Hlongwane is in the house!

14 Feb, 2016 - 00:02 0 Views
Hlongwane is in the house! NICE TO MEET YOU . . . Sport and Recreation Minister Makhosini Hlongwane greets the Toyota Cheetahs’ players before the Lafarge Champions Cup at the National Sports Stadium last weekend

The Sunday Mail

 

IF it were an action movie Makhosini Hlongwane would have walked away from the scene where Warriors coach Kallisto Pasuwa signed a new contract nonchalantly.

His face expressionless as he heads for the next hot spot in Zimbabwe’s sporting fraternity.

As Pasuwa and Zifa finally customised their union in Harare last week the Minister of Sport and Recreation was nowhere to be seen. However, his hand in getting the two parties onto the table cannot be ignored even as he so wishes.

“It’s good that Zifa and coach Pasuwa have agreed on a contract and as a Ministry we are happy with that.

“The Minister might have played some role but this is the job he was tasked to do by President Mugabe so there is no need for applause,” said Hlongwane.

He is being modest.

When Zifa took lunacy to legendary levels with their decision to fire Pasuwa as the Warriors prepared for the African Nations Championship the energetic Hlongwane weighed in decisively. He weighed in a manner his predecessor Andrew Langa would not have dared.

In a carefully worded statement Hlongwane, between the lines, told Philip Chiyangwa and his board to stop the charade.

The statement had the tone of a recommendation as Hlongwane was aware of the dangers posed by Fifa’s allergy towards Government interference in football administration.

But yet this was an instruction, an instruction Chiyangwa and his board followed to the letter.

The Pasuwa/Zifa tiff presented Hlongwane with his first real test and the youthful Minister came out with an enhanced reputation. And if anyone thought Hlongwane reserved his energies for the country’s most popular sport then they were wrong.

Since calling Zifa to order the hands on Minister has gone on to make his presence felt from bodybuilding to bowling, the swimming pool to the pool table.

It can be argued that for Hlongwane the only way was always going to be up after Langa’s disastrous stint.

However, the manner in which the upward trajectory has spiked in his first few months in office has left many convinced Makhosini is the man.

Langa was ever jovial but did not bring joy to the local sporting fraternity. He seemed detached from reality while his relationship with former Zifa president Cuthbert Dube appeared compromised. Langa stood aside and watched as Zifa degenerated from being a serious football association to a Mickey Mouse organisation whose headquarters resembled a war time building.
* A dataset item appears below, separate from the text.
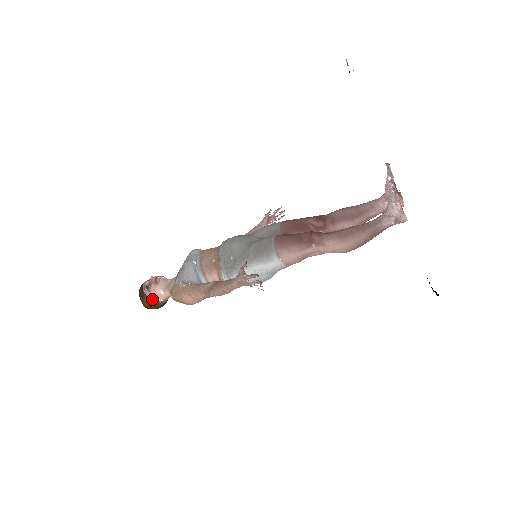
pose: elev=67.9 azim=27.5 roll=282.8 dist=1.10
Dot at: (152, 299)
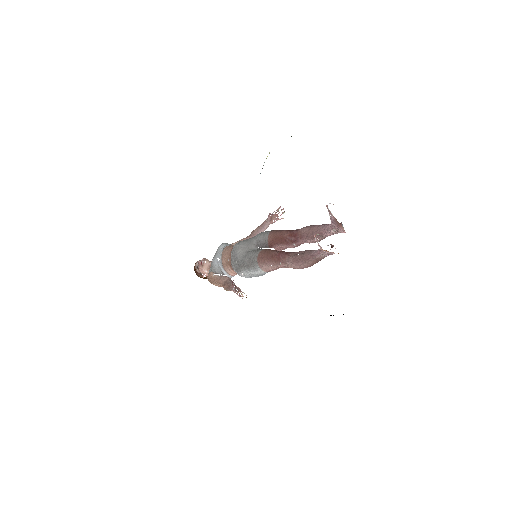
Dot at: occluded
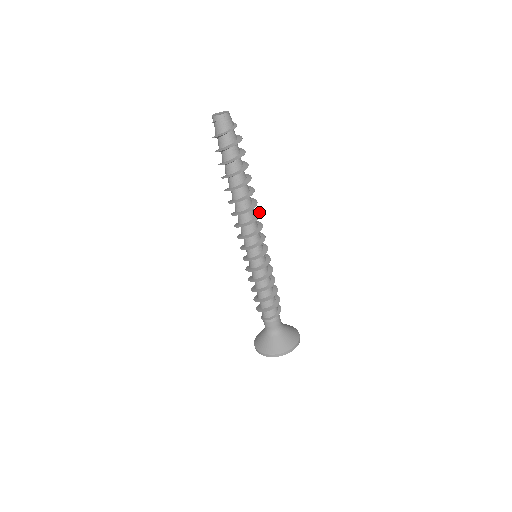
Langa saw no evil, heard no evil. In the meantime other sporting codes yearned for audience with him but he was nowhere to be found.

President Mugabe wrung some changes in September and up stepped Hlongwane.

He has been in office for just over four months but has met over a dozen sporting associations and has asked for an explanation on why the facilities that were built or refurbished for the 2014 Region V Games are looking like there were last attended to over a decade ago. The change in the way the Ministry of Sport and Recreation is doing business is there for all to see.

However, these positive changes will pale into insignificance if Hlongwane walks the talk with the new sports policy.

He is preaching the gospel of taking sport to the people.

Hlongwane says there is no reason why a kid in Nerutanga, Buhera should not get a chance to try their hand at hitting a cricket ball beyond those sacred mountains under a Zimbabwe Cricket funded programme.

Some sports are still elitist while the popular ones like football and netball are being played just for recreation in rural areas, he reckons. Last week he told golf associations to take the sport to the rural areas and successfully urged Prophet Magaya to continue with his project to build multipurpose sports facility because “we need more facilities if our sector is to grow.”

“My short stint at the Ministry of Sport and Recreation has revealed deep structural faults within the pillars of what should be a solid sport and recreation sector.

“The absence of clear and deliberate institutional interventions by Government, our national sports associations and our social partners as we well as local authorities has hemorrhaged and created a blind spot, fogging our ability to fully exploit the latent potential that is resident in our sport and recreation industry,” said Hlongwane. Hlongwane appreciates that his drive to have bowls played in Bulilamangwe will rub some sections the wrong way but he is in no mood to make apologies.

“You cannot tell me that there is no kid who is good enough to take over from Kirsty Coventry in these rural areas. . . there is abundant talent and all we need to do is identify, nurture and retain that talent.

“The yawning structural deficits and crevices in the sport and recreation sector are denying is the much needed mass participation at the bottom of the pyramid and has perpetuated a continued trajectory of failure in terms of podium performance,” he said.